After food consumption, the motivation to eat (wanting) decreases and associated brain reward responses change. Wanting-related brain responses and how these are affected by consumption of specific foods are ill documented. Moreover, the predictive value of food-induced brain responses for subsequent consumption has not been assessed. We aimed to determine the effects of consumption of sweet and savory foods on taste activation in the brain and to assess how far taste activation can predict subsequent ad libitum intake. Fifteen healthy men (age: 27 ± 2 y, BMI: 22.0 ± 1.5 kg/m2) participated in a randomized crossover trial. After a >3-h fast, participants were scanned with the use of functional MRI before and after consumption of a sweet or savory preload (0.35 L fruit or tomato juice) on two occasions. After the scans, the preload juice was consumed ad libitum. During scanning, participants tasted the juices and rated their pleasantness. Striatal taste activation decreased after juice consumption, independent of pleasantness. Sweet and savory taste activation were not differentially affected by consumption. Anterior cingulate taste activation predicted subsequent ad libitum intake of sweet (r = -0.78; P < 0.001(uncorrected)) as well as savory juice (r = -0.70; P < 0.001(uncorrected)).

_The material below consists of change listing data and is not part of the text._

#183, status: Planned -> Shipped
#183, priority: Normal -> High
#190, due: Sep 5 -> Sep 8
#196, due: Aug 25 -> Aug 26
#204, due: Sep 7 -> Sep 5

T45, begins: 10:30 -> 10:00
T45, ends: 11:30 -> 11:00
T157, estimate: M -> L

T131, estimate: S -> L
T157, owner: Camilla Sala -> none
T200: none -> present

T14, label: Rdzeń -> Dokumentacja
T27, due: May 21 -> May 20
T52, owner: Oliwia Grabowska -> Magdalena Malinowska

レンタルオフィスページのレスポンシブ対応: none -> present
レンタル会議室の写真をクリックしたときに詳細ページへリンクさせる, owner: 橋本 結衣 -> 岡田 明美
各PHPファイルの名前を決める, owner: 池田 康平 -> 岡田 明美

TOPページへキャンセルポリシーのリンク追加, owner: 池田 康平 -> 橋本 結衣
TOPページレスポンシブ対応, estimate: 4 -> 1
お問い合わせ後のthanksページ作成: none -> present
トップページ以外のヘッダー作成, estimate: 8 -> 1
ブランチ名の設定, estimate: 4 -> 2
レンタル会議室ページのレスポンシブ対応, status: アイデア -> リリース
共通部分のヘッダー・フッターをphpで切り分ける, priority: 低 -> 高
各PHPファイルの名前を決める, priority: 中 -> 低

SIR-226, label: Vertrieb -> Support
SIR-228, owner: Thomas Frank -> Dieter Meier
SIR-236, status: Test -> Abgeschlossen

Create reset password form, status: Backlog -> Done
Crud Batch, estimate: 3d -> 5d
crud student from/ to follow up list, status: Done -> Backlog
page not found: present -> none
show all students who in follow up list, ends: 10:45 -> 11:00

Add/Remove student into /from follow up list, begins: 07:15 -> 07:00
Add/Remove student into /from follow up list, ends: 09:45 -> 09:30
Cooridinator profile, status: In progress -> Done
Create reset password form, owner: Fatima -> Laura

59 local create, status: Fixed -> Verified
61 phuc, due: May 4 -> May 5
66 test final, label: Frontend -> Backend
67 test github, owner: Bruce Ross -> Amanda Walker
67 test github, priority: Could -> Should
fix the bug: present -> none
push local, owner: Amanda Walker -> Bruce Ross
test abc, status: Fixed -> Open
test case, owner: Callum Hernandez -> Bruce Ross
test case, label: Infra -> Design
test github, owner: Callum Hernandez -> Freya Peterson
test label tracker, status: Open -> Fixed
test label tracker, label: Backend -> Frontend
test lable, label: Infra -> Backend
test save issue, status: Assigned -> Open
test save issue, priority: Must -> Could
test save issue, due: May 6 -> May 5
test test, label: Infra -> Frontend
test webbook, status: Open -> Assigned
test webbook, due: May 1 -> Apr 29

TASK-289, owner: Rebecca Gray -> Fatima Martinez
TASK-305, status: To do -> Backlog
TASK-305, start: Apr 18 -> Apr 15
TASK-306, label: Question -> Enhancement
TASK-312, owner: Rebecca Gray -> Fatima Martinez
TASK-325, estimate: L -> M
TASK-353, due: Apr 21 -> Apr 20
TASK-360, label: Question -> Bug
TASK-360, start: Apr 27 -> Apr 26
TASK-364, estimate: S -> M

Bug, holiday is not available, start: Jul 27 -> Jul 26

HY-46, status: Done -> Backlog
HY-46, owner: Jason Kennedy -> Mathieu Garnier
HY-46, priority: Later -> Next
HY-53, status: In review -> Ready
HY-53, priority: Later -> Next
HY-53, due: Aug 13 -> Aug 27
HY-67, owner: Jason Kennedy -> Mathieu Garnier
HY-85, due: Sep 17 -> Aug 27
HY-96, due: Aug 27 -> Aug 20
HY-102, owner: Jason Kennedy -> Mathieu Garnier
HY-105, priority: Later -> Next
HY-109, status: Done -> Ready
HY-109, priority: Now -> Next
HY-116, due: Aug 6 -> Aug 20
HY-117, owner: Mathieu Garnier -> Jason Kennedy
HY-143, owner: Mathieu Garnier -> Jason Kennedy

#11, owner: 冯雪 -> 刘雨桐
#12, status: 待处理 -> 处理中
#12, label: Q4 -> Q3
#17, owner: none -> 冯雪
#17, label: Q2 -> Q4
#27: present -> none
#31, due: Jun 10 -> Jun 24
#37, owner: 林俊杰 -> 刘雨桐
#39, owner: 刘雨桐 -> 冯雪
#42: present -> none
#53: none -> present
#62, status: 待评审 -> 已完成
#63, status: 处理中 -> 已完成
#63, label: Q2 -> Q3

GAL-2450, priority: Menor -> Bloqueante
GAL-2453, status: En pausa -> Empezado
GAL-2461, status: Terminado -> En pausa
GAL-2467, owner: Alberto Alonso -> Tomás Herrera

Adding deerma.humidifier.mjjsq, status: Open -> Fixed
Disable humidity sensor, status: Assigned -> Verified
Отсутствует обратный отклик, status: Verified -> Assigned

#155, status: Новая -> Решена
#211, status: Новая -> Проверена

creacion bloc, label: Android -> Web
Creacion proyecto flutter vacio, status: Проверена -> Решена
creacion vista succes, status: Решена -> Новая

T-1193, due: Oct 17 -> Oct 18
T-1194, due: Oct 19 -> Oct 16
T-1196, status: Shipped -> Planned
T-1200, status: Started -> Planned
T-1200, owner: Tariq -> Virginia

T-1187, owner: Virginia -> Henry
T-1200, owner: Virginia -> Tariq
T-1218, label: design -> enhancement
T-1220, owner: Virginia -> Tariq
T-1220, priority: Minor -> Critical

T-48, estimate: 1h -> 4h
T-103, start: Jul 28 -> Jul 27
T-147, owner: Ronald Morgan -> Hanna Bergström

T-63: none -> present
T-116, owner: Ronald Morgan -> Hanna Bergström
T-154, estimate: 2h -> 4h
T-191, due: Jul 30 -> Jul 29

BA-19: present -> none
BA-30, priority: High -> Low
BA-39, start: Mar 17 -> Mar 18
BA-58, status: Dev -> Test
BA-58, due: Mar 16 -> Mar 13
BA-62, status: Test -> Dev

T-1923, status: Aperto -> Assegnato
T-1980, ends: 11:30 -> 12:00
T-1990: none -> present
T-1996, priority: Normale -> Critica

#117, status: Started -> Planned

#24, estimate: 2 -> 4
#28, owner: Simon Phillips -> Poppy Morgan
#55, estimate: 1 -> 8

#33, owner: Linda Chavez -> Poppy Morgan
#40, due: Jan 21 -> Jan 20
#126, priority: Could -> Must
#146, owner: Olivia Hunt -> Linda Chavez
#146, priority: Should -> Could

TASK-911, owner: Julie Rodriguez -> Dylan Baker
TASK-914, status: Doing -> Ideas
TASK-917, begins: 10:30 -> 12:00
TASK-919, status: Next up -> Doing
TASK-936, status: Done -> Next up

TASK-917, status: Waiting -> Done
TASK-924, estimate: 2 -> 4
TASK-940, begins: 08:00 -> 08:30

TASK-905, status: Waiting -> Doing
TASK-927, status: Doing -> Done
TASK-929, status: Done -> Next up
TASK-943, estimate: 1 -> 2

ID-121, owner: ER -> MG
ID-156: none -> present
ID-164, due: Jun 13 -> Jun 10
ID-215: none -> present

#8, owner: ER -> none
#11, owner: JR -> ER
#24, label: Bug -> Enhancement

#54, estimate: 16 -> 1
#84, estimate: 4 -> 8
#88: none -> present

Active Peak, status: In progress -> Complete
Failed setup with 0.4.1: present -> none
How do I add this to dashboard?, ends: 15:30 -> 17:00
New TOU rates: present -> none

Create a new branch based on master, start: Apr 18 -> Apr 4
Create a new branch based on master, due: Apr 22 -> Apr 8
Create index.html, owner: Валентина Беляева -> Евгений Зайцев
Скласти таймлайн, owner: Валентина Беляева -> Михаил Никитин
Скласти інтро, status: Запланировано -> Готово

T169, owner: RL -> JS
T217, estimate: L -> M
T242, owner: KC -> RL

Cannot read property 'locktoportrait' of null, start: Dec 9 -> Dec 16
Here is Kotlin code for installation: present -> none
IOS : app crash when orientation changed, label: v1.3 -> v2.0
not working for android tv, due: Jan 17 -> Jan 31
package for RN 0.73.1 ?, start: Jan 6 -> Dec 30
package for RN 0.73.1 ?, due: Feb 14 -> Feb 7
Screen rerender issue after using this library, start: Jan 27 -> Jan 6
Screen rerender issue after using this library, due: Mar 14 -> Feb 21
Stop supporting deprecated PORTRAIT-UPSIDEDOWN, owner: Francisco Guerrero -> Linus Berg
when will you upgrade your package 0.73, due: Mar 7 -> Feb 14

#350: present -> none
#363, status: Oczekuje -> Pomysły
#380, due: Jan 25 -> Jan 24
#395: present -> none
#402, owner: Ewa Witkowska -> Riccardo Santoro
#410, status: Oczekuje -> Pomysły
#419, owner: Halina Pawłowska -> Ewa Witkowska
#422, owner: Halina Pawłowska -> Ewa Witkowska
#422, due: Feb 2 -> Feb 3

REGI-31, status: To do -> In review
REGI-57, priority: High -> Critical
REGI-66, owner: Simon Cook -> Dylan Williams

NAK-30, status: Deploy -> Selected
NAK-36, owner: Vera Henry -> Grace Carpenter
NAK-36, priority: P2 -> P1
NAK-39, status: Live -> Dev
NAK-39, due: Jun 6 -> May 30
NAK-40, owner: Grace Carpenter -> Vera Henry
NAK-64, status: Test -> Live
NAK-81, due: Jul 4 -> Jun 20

In conclusion, we showed how taste activation of brain reward areas changes following food consumption. These changes may be associated with the food's physiological relevance. Further, the results suggest that anterior cingulate taste activation reflects food-specific satiety. This extends our understanding of the representation of food specific-appetite in the brain and shows that neuroimaging may provide objective and more accurate measures of food motivation than self-report measures.

摘要

进食后,进食的动机(欲望)会降低,相关的大脑奖励反应也会改变。与欲望相关的大脑反应以及这些反应如何受到特定食物消耗的影响,相关记录很少。此外,食物引起的大脑反应对随后的消耗的预测价值尚未得到评估。我们旨在确定食用甜咸食物对大脑味觉激活的影响,并评估味觉激活在多大程度上可以预测随后的随意摄入量。15 名健康男性(年龄:27 ± 2 岁,BMI:22.0 ± 1.5 kg/m2)参加了一项随机交叉试验。禁食>3 小时后,参与者在两次情况下分别在食用甜或咸预餐后(0.35 升水果或番茄汁)之前和之后使用功能磁共振成像进行扫描。扫描后,预加载的果汁可随意饮用。在扫描过程中,参与者品尝了果汁并对其美味程度进行了评分。无论愉悦度如何,果汁消耗后纹状体的味觉激活均降低。甜咸味觉激活不受消耗的影响而有差异。前扣带皮层的味觉激活预测了随后对甜(r = -0.78;P < 0.001(未校正))以及咸(r = -0.70;P < 0.001(未校正))果汁的随意摄入量。总之,我们展示了进食后大脑奖励区域的味觉激活如何变化。这些变化可能与食物的生理相关性有关。此外,结果表明,前扣带皮层的味觉激活反映了食物特定的饱腹感。这扩展了我们对大脑中食物特定食欲的代表性的理解,并表明神经影像学可以提供比自我报告测量更客观和更准确的食物动机测量。